A quick punctuation lesson before we proceed: In a list of three or more items — like “beans, potatoes and rice” — some people would put a comma after potatoes, and some would leave it out. A lot of people feel very, very strongly about it.

The debate over commas is often a pretty inconsequential one, but it was anything but for the truck drivers. Note the lack of Oxford comma — also known as the serial comma— in the following state law, which says overtime rules do not apply to:

The canning, processing, preserving, freezing, drying, marketing, storing, packing for shipment or distribution of:
(1) Agricultural produce;
(2) Meat and fish products; and
(3) Perishable foods.

Does the law intend to exempt the distribution of the three categories that follow, or does it mean to exempt packing for the shipping or distribution of them?

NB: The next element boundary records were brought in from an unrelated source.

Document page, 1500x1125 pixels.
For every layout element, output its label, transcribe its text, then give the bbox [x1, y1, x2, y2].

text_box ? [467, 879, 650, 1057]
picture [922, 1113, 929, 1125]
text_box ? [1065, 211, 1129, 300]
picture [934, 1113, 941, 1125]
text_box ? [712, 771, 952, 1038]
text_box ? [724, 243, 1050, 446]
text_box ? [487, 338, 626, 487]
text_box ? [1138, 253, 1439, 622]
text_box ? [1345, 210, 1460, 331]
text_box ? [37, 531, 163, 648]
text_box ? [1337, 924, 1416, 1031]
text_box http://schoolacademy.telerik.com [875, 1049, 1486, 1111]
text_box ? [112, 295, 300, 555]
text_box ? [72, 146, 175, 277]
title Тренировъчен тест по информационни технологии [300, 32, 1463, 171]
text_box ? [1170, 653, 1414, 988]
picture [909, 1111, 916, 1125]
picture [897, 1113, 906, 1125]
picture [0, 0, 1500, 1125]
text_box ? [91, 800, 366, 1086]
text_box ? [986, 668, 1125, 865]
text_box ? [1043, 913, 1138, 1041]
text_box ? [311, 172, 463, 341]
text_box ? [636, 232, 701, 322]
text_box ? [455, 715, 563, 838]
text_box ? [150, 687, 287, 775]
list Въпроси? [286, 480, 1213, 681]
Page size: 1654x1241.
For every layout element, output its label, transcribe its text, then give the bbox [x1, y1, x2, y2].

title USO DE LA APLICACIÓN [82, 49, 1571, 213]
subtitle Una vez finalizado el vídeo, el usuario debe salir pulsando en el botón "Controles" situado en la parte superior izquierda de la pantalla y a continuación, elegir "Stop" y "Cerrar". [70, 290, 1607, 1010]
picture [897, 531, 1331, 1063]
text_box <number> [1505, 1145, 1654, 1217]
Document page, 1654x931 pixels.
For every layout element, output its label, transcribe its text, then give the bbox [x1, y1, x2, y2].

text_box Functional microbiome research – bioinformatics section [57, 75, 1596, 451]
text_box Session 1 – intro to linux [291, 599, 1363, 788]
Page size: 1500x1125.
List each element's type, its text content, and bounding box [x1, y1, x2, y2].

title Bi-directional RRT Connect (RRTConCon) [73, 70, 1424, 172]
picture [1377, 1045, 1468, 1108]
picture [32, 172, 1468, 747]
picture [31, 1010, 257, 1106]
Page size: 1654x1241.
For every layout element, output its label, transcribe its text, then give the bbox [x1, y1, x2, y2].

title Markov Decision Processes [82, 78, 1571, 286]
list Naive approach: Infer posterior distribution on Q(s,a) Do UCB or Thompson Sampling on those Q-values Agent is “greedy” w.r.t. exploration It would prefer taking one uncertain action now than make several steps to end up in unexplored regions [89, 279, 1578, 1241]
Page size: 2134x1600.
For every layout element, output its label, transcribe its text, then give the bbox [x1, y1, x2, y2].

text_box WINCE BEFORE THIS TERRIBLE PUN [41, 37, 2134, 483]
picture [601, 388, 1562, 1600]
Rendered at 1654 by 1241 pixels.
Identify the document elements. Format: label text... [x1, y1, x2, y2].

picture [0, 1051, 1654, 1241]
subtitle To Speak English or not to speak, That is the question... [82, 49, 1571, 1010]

Delivery drivers distribute perishable foods, but they don’t pack the boxes themselves. Whether the drivers were subject to a law that had denied them thousands of dollars a year depended entirely on how the sentence was read.

If there were a comma after “shipment,” it might have been clear that the law exempted the distribution of perishable foods. But the appeals court on Monday sided with the drivers, saying the absence of a comma produced enough uncertainty to rule in their favor. It reversed a lower court decision.

In other words: Oxford comma defenders won this round.

“That comma would have sunk our ship,” David G. Webbert, a lawyer who represented the drivers, said in an interview Wednesday.

The language in the law followed guidelines in the Maine Legislative Drafting Manual, which specifically instructs lawmakers to not use the Oxford comma. Don’t write “trailers, semitrailers, and pole trailers,” it says— instead, write “trailers, semitrailers and pole trailers.”

The manual does clarify that caution should be taken if an item in the series is modified. Commas, it notes, “are the most misused and misunderstood punctuation marks in legal drafting and, perhaps, the English language.”

“Use them thoughtfully and sparingly,” it cautions.

Most American news organizations tend to leave out the Oxford comma while allowing for exceptions to avoid confusion, like in the sentence: “I’d like to thank my parents, Mother Teresa and the pope.”

But the comma is common in book and academic publishing. The Chicago Manual of Style uses it, as does Oxford University Press style. “The last comma can serve to resolve ambiguity,” it says.